Monthly Archives: March 2012

Type Casting: Deep Cuts from the Land of Myers-Briggs Personality Test

My latest column for Industry is hot off the virtual presses. Read it here: Type Casting

I had taken the Myers-Briggs Type Indicator test (MBTI) years before, but as my boyfriend had just done it at work I decided to do a retake. Not too long after that, I became obsessed with it. For an analyzer like me, personality tests offer a kind of cheat sheet for thinking about people, and are an interesting jumping-off place for exploring boundaries in relationships.

You can take the Myers Briggs here. Then come back and tell me your type, how it impacts your relationships, how you choose people, or any other observations.

Equinox Dreams

When the time changed last week, for a few days my sleeping (and waking) habits got fuzzy. I like these liminal periods that come along every once in awhile and disrupt my habitual life. The whole week I struggled with a simultaneous sense of growing ambition and fear for the future, and at night I was confusing waking and dreaming. I fell asleep working on consciously falling asleep, as per my yoga teacher’s instructions the week before. I meditated before bed, quieting my mind. I silently chanted a simple mantra as I went to bed. I slid into sleep, and, as if it was the most natural thing in the world, found myself still awake. Awake, while asleep. I just sat there, surprised, not knowing what to do. Then I passed out of consciousness into a regular slumber. That was it, it hasn’t happened again. Yet.

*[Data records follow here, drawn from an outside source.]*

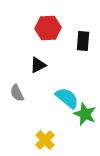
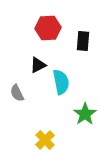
cyan semicircle: moved 6 px left, 16 px up; rotated 40 degrees clockwise
green star: rotated 15 degrees clockwise
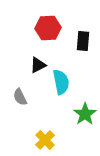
gray semicircle: moved 3 px right, 4 px down
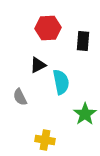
yellow cross: rotated 36 degrees counterclockwise
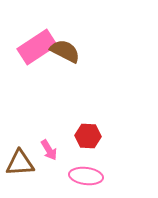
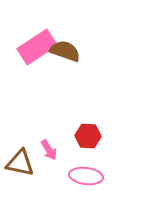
brown semicircle: rotated 8 degrees counterclockwise
brown triangle: rotated 16 degrees clockwise
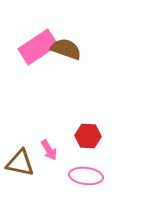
pink rectangle: moved 1 px right
brown semicircle: moved 1 px right, 2 px up
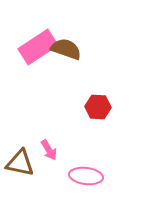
red hexagon: moved 10 px right, 29 px up
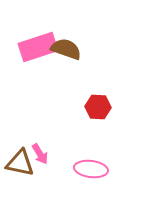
pink rectangle: rotated 15 degrees clockwise
pink arrow: moved 9 px left, 4 px down
pink ellipse: moved 5 px right, 7 px up
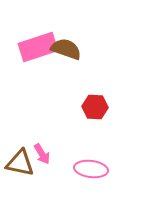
red hexagon: moved 3 px left
pink arrow: moved 2 px right
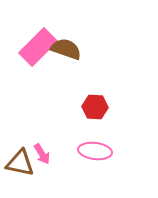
pink rectangle: rotated 27 degrees counterclockwise
pink ellipse: moved 4 px right, 18 px up
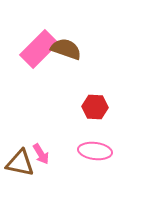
pink rectangle: moved 1 px right, 2 px down
pink arrow: moved 1 px left
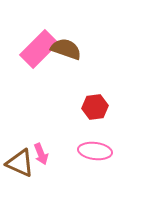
red hexagon: rotated 10 degrees counterclockwise
pink arrow: rotated 10 degrees clockwise
brown triangle: rotated 12 degrees clockwise
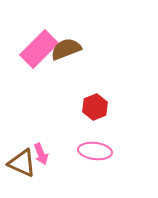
brown semicircle: rotated 40 degrees counterclockwise
red hexagon: rotated 15 degrees counterclockwise
brown triangle: moved 2 px right
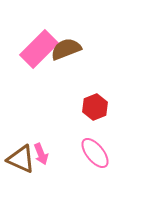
pink ellipse: moved 2 px down; rotated 44 degrees clockwise
brown triangle: moved 1 px left, 4 px up
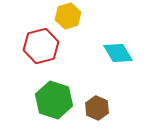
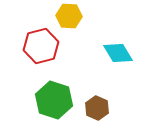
yellow hexagon: moved 1 px right; rotated 20 degrees clockwise
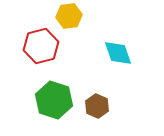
yellow hexagon: rotated 10 degrees counterclockwise
cyan diamond: rotated 12 degrees clockwise
brown hexagon: moved 2 px up
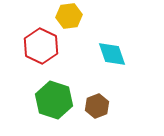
red hexagon: rotated 20 degrees counterclockwise
cyan diamond: moved 6 px left, 1 px down
brown hexagon: rotated 15 degrees clockwise
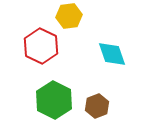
green hexagon: rotated 9 degrees clockwise
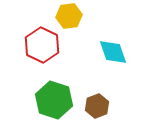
red hexagon: moved 1 px right, 1 px up
cyan diamond: moved 1 px right, 2 px up
green hexagon: rotated 9 degrees counterclockwise
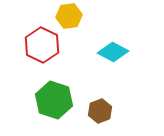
cyan diamond: rotated 44 degrees counterclockwise
brown hexagon: moved 3 px right, 5 px down
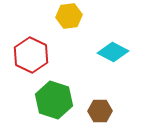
red hexagon: moved 11 px left, 10 px down
brown hexagon: rotated 20 degrees clockwise
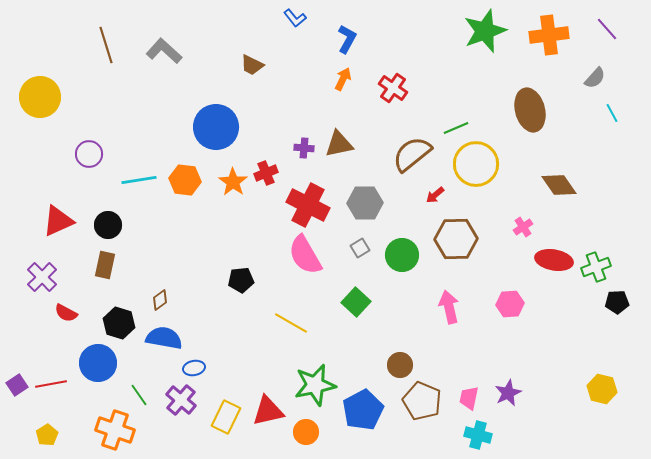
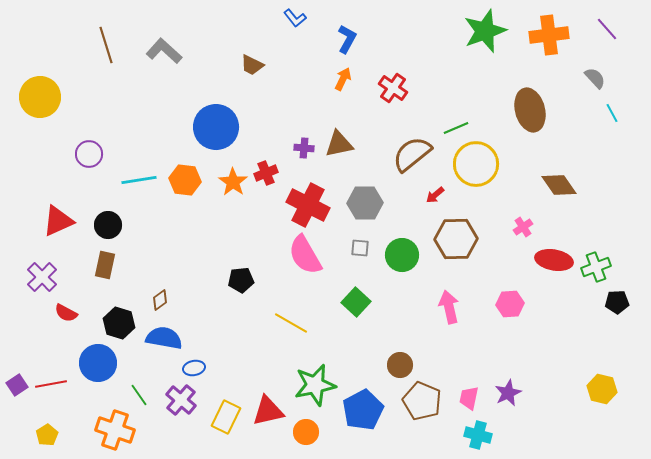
gray semicircle at (595, 78): rotated 85 degrees counterclockwise
gray square at (360, 248): rotated 36 degrees clockwise
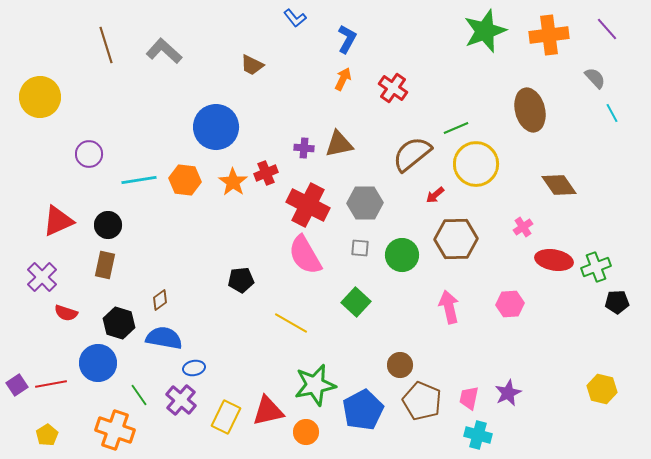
red semicircle at (66, 313): rotated 10 degrees counterclockwise
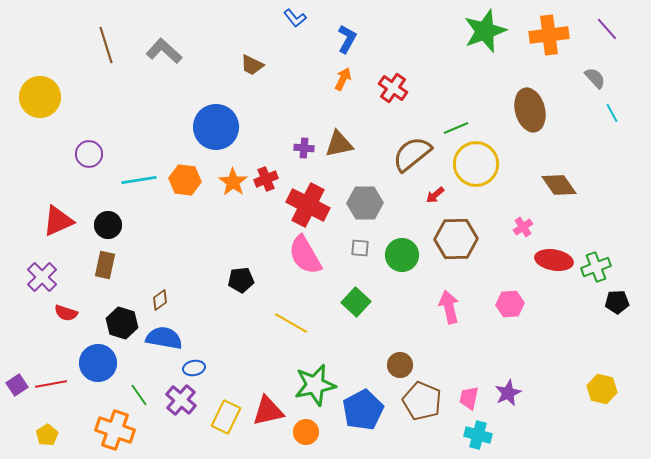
red cross at (266, 173): moved 6 px down
black hexagon at (119, 323): moved 3 px right
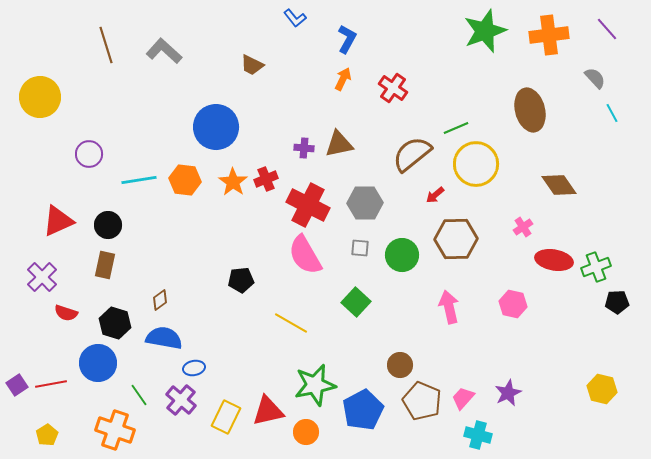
pink hexagon at (510, 304): moved 3 px right; rotated 16 degrees clockwise
black hexagon at (122, 323): moved 7 px left
pink trapezoid at (469, 398): moved 6 px left; rotated 30 degrees clockwise
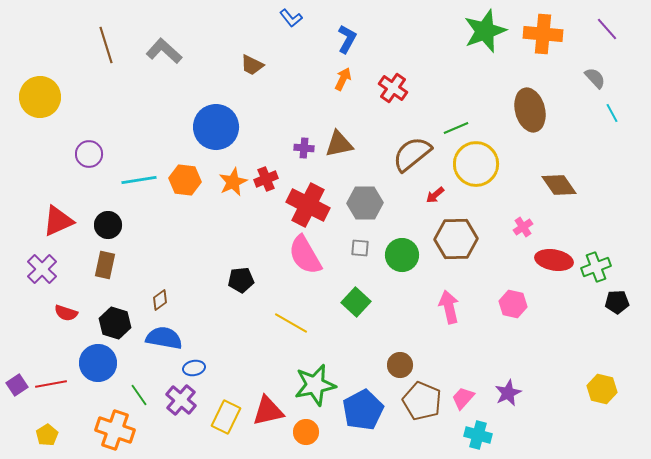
blue L-shape at (295, 18): moved 4 px left
orange cross at (549, 35): moved 6 px left, 1 px up; rotated 12 degrees clockwise
orange star at (233, 182): rotated 12 degrees clockwise
purple cross at (42, 277): moved 8 px up
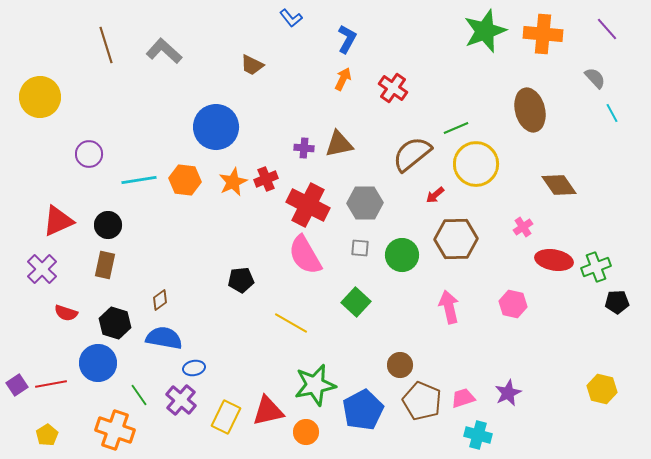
pink trapezoid at (463, 398): rotated 30 degrees clockwise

I woke up one morning very early, at about 4:30 a.m., just a day or two after the time change. It was unusually warm for the past two weeks, so Spring was already starting to appear, but that morning I woke up without a thought and just lay there, aware and meditative. I heard the early bird. I wondered why the early bird sang so early. He just does, I guess. I’ll investigate.

Soon after I heard a heron hunting over the river. That sound reached my ear and made me aware of Spring. Just that. The heron’s call made me think of the trees outside my window dressed in all their finery after the bare winter. I thought of kayaking the (admittedly very dirty) river and how fun it was last year. I think I’ll help with the river cleanup later this month.

And who else might be hearing the heron and remembering last summer as they lay in their bed half-asleep?

I’m so grateful that even though I live on a traffic-filled street, my little apartment looks out over the river. I have such interesting neighbors. Today, two weeks later, there were cardinals, grackels, geese, and all kinds of different birds singing outside. I listened to them as I got ready for work, and dug around for my Birds of North America.

It’s Spring!

Cliché Romance & Exorcism

As a writer, I have fought long and hard to remove cliche’d words and phrases from my writing. It’s an uphill battle, as you will see if you ever take up the challenge. One of my first writing teachers handed out a mimeographed, crooked old piece of paper with a list of a daunting number of phrases and word combinations considered cliché. Besides the tried and true, old stand-bys, the subtler examples (rock hard, steely-eyed, slippery slope) showed me how such ready-made phraseology is a hallmark of lazy thinking.

Writing is hard. There are so many cheats and short cuts, but they all add up to hackneyed writing. Readers can tell. Readers eyes glaze over, and that response is never the reader’s fault.

Today I found these in an essay draft:

silver lining

grass is greener

expand my horizons

pretty theory

time-honored

and the ones included in this blog post I have purposely left in to show you the depths of my cliché problem.

Fearing that perhaps my thinking is hackeyed, I cut most of them. But I confess I love clichés. They are slightly ridiculous and strangely apt. Today I told a friend, “You made your bed, now lie in it.” We both laughed, as it was literally relevant to her situation. This somehow elevated the usage to the meta-comical, provoking a self-satisfied giddiness, like any well-placed pun or other low-brow verbal effect. Sure, I’m a word nerd.

The sociological interest, however, goes deeper. I’m fascinated by these turns of phrase, and what they may reveal about our culture and way of thinking, making connections, and categorizing.

I often deconstruct common concepts in my writing. The cliché is similar to stereotype in that it exists as a kind of shorthand. There is a kernel of truth to it. It’s a good jumping-off place. It takes on the air of symbol, that we know at a glance, and ignore, but that which can show us the contours of our beliefs, our interests and motivations.

Cliché is like found meaning. It has existed in culture long enough to be understood implicitly. It’s part of the human condition. The human condition—another curious concept that is more like a rhetorical tag than a defined thing.

Knowing that clichés help us work as little as possible to understand each other, I suppose that’s why they exist. But taking all the little events, how do they add up to a life? How do our words add up to meaning, or alter it, as a pebble plunked into a pond? How do they affect us? and how can we make our expression of ourselves more original?